Gazze'de 2025'te olanları izliyorsunuz. Ayakta bina bırakılmadı. On binlerce ölü. Açlık ve gözyaşı. Zalimce bir saldırı. Bir yıkıntılar yığını. Taş taş üstünde bırakılmamış bir katliam alanı. Tabii bu yıkımın sadece binalar üzerindeki etkisi. En görünür hali. Silkelenip, sindirilip, silinip gönderilen bir halk var işin özünde. Hatalarından bağımsız olarak zulme uğrayan bir halk.
Siz bölgesel bir trajedi olarak bakabilirsiniz. Ama İslamiyet'in gözler önünde canlı yayınlar eşliğinde çöküşü bu aslında. Tam olarak öyle. Her zaman olduğu gibi yanlış okuyorsunuz olan biteni. Müslümanların asla saygı duymadıkları ama işlerine geldiği için dillerinden düşürmedikleri insan haklarına, demokrasiye ve hukuka Batı da uymadığında ne kadar aciz kaldıklarının net resmidir Gazze 2025. Bitik bir kültürün yitik insanlarının içler acısı manzarasıdır. Geleceğin fragmanıdır.
Kalleş İsrail! Kahrolası Yahudiler! diye sloganlar atmak en
kolayı TR'de. Müslümanların alıştırıldığı da bu. Ben farklı düşünüyorum, evet Yahudi hükümet suçlu, halk da bu suça
dolaylı yoldan ortak ama Esas suçlu Müslümanlar. Neden? Yüzyıllardır yaşama sırtını dönmüş bir topluluk
Müslümanlar. Yaşamı reddeden bir kültürün ayakta kalması mümkün mü? Bugün İsrail olur yarın başkası. Yaşamın daha fazla hakkını veren halklara karşı aciz kalması mukadder mevcut İslam kültürünün. Ne bilim ne sanat ne üretim ekonomisi ne
eğitim ne estetik ne mimari ne insan hakları ne adalet. Tam bir putperestlik halini yaşayıp yaşatıyorlar Müslümanlar. Kendi hayali dünyalarında yaşamı boşa harcıyorlar, aksi düşünenleri yaşatmamak için ellerinden geleni yapıyorlar. Bu duruma
rağmen bir de üstüne kendilerini dünyanın gerçek sahibi, diğer tüm insanları
kafir yani düşman, temizlenmesi gereken zararlı ot olarak gören bir kültür mevcut İslamiyet'in
genelinde. Bugün İsrail’in yaptığını gücü olsa Allahu Ekber nidaları eşliğinde aynen yapmaktan çekinmez Müslüman kalabalıklar. Zamanında çok yaptılar hala da yapıyorlar fırsat olduğunda. Zaten İsrail’in şahin kanadında da benzer
bir dincilik hakim ama onlar derslerini almış, bu dünyada da yapmaları gerekenleri
öğrenmişler hiç değilse. Yoksa bir farkı yok dinciliğin Musevilik olsun, Hristiyanlık olsun, Müslümanlık olsun.

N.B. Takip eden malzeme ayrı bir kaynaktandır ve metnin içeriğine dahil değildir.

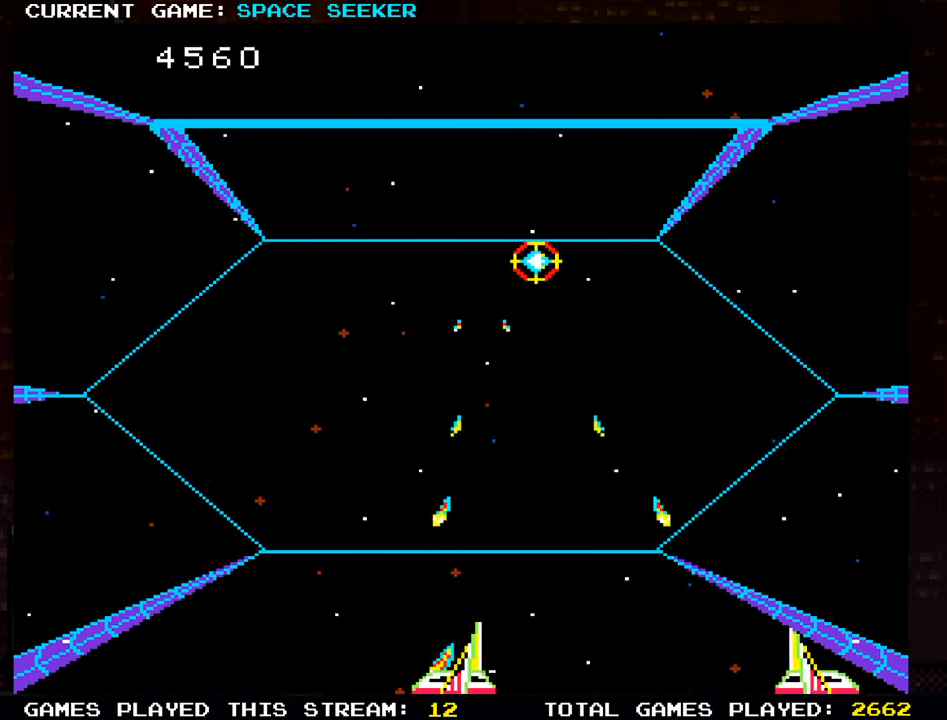
{"buttons": [], "left_stick": "center", "events": [[50, "left_stick", "center"], [67, "SQUARE", "up"], [100, "left_stick", "left"], [167, "SQUARE", "down"], [251, "SQUARE", "up"], [384, "SQUARE", "down"], [417, "left_stick", "center"], [434, "SQUARE", "up"]]}
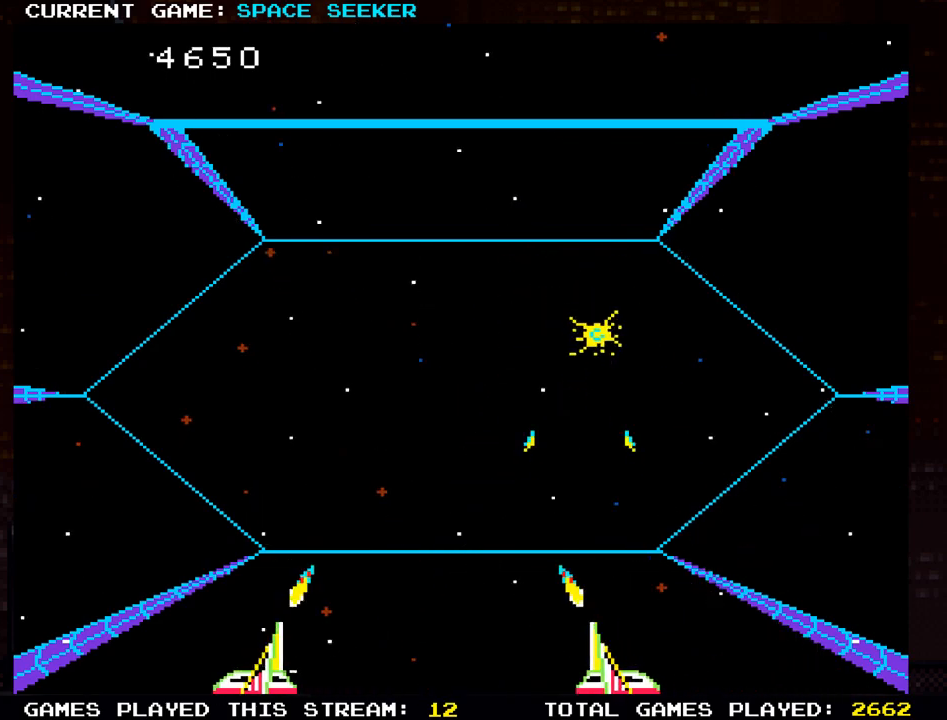
{"buttons": [], "left_stick": "center", "events": []}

Eski çağların barbarizminden günümüze ulaşmış deli saçması bir kültürün adam
yerine konmadıkça öfke nöbetleri geçirmesinden başka bir şey değil pek çok dinci tepkisi. Evet, Müslüman
ülkelerin refleksleri de bu aslında çoğunlukla. Neyinize saygı duysunlar sizin! Bütün
kadınlar fahişe bütün Müslüman olmayan erkekler düşman. Saldırganlıktan ibaret
bir kültür. Biraz
güçlü olsalar yapmayacakları düşmanlık yok. Tarihleri ortada.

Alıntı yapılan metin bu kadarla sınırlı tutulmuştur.